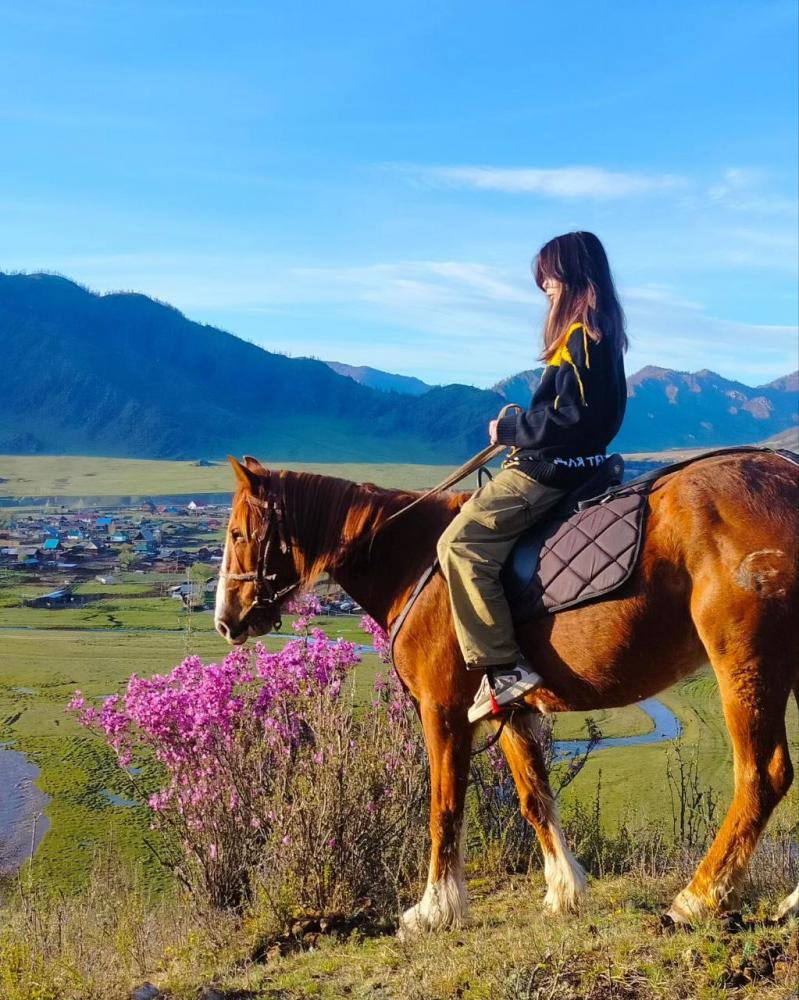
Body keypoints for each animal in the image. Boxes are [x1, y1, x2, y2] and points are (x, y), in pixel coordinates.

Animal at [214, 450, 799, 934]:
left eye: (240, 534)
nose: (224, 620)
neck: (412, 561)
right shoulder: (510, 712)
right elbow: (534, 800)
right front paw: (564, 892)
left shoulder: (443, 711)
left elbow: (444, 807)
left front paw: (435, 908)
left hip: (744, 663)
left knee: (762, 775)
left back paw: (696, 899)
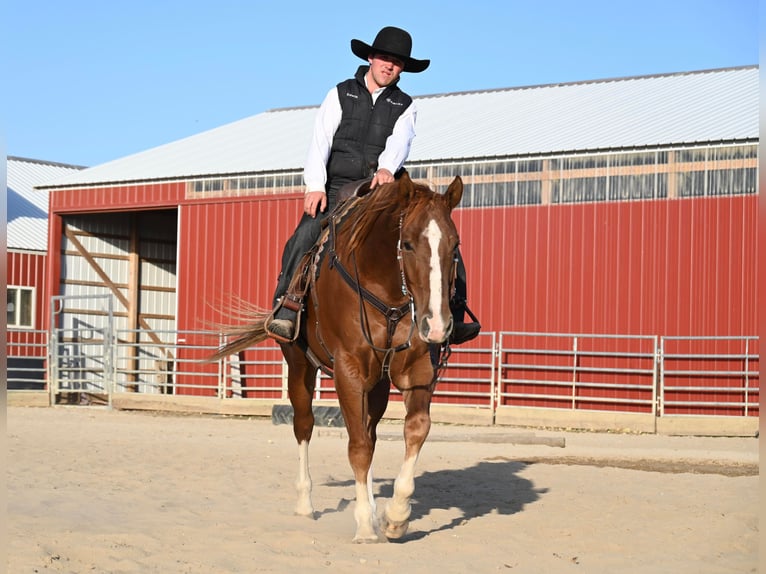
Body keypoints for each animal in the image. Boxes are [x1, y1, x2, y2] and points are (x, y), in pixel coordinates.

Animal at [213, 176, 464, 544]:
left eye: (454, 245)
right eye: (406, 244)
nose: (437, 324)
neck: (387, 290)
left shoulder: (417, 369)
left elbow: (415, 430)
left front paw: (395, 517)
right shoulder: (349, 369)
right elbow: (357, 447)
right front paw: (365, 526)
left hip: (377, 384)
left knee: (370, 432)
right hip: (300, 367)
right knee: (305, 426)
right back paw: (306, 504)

### Your objective:
Start at the top line above and repeat the records verbatim, leaving images out.

### Answer box:
Body keypoints for each animal in the image. Boxes are [x1, y1, x2, y2] and points are (x, y), in pixel coordinates.

Animal at [214, 450, 799, 934]:
left eye: (240, 534)
nose: (224, 620)
neck: (412, 561)
right shoulder: (510, 712)
right elbow: (534, 800)
right front paw: (564, 892)
left shoulder: (443, 711)
left elbow: (444, 807)
left front paw: (435, 908)
left hip: (744, 663)
left knee: (762, 775)
left back paw: (696, 899)
Body keypoints for each animal in the image. Boxes are [x1, y1, x2, y2] and points are (x, y), in pixel coordinates.

Animal at [213, 176, 464, 544]:
left eye: (454, 245)
right eye: (406, 244)
nose: (437, 324)
neck: (387, 290)
left shoulder: (417, 369)
left elbow: (415, 430)
left front paw: (395, 517)
right shoulder: (349, 369)
right elbow: (357, 447)
right front paw: (365, 526)
left hip: (377, 384)
left knee: (370, 432)
right hip: (300, 367)
right knee: (305, 426)
right back paw: (306, 504)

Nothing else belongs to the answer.